The Effect of Capture Method on Microbial Abundance in Plumage of Eastern Yellow Robins (Eopsaltria australis)
Students: Larynn Cutshaw and Nadya Sotnychuk
Mentor: Laura Tuhela-Reuning (Department of Botany-Microbiology)
Bird plumage is an ecosystem of microbes within the avian host, most of which are soil-dwelling organisms. We questioned how method of capture influences the microbial loads in plumage. Understanding the effect trap types have on microbe abundances can help us better refine methodologies in avian microbiology studies.
Bird plumage is an ecosystem of microbes within the avian host. Most of these organisms are soil-dwelling bacilli so birds with more soil contact tend to have higher microbial loads.
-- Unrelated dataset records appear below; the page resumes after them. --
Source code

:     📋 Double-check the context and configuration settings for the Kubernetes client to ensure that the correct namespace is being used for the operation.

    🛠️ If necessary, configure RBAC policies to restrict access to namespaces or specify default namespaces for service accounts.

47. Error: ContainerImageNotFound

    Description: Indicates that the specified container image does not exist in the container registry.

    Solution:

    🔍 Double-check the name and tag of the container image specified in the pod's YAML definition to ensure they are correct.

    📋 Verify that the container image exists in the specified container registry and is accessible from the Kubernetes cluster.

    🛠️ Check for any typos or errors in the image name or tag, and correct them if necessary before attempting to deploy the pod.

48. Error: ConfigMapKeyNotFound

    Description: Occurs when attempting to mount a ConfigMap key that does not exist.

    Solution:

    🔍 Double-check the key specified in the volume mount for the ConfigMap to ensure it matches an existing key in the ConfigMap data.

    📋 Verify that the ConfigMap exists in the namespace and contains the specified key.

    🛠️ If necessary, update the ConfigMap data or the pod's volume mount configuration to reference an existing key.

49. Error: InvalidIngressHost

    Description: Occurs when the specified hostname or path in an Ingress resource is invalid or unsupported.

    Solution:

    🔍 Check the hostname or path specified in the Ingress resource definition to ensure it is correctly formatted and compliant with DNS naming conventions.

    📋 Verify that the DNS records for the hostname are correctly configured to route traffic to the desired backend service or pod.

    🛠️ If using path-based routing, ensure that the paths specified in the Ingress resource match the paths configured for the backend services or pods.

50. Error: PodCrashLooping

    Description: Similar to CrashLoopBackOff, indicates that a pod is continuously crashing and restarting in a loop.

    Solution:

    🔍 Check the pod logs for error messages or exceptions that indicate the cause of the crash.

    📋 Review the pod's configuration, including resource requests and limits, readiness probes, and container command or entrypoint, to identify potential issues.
While investigating whether Bacillus species are present in plumage of Australian birds, we questioned if trapping method influenced microbial loads. We expected microbial abundance on birds caught with mist nets, a device used on birds in flight, would be of a lower abundance than those captured with snap traps, a tool which restrains the bird in the soil. The abundance of microbes on Eastern Yellow Robins (Eopsaltria australis) captured in both trap types was compared by sampling each bird with Tryptic Soy Agar contact plates at the back, tail, and venter. After statistical analyses using t-Tests in SPSS, the data were significant overall (p = 0.004), but when comparing data from specific parts of the bird, capture method was only a significant factor on the back (p = 0.039; p = 0.055 and 0.125 on tail and venter, respectively). We assume that our methodologies have created a detection limit in our data, leaving our results inconclusive to whether or not method of capture is a factor in microbial abundance.